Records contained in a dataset
════

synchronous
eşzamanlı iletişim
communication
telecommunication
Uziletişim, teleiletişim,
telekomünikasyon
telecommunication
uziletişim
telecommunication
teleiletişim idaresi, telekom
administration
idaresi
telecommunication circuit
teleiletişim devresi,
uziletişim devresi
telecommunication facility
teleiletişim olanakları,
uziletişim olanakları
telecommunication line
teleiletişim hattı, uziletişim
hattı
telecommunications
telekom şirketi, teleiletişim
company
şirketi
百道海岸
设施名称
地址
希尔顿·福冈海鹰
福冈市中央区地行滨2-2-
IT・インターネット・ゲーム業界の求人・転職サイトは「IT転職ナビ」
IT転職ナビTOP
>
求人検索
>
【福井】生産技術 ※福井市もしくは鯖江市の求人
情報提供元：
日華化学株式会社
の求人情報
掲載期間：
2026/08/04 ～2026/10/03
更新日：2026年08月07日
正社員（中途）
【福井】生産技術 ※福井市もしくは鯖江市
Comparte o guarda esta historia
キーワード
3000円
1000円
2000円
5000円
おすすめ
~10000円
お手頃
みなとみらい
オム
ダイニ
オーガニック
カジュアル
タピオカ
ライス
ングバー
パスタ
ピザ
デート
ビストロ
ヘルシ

════

* [Exercise description] Reproduce the entries above in full, so that each one reads exactly as before.

* [Finished exercise]
synchronous
eşzamanlı iletişim
communication
telecommunication
Uziletişim, teleiletişim,
telekomünikasyon
telecommunication
uziletişim
telecommunication
teleiletişim idaresi, telekom
administration
idaresi
telecommunication circuit
teleiletişim devresi,
uziletişim devresi
telecommunication facility
teleiletişim olanakları,
uziletişim olanakları
telecommunication line
teleiletişim hattı, uziletişim
hattı
telecommunications
telekom şirketi, teleiletişim
company
şirketi
百道海岸
设施名称
地址
希尔顿·福冈海鹰
福冈市中央区地行滨2-2-
IT・インターネット・ゲーム業界の求人・転職サイトは「IT転職ナビ」
IT転職ナビTOP
>
求人検索
>
【福井】生産技術 ※福井市もしくは鯖江市の求人
情報提供元：
日華化学株式会社
の求人情報
掲載期間：
2026/08/04 ～2026/10/03
更新日：2026年08月07日
正社員（中途）
【福井】生産技術 ※福井市もしくは鯖江市
Comparte o guarda esta historia
キーワード
3000円
1000円
2000円
5000円
おすすめ
~10000円
お手頃
みなとみらい
オム
ダイニ
オーガニック
カジュアル
タピオカ
ライス
ングバー
パスタ
ピザ
デート
ビストロ
ヘルシ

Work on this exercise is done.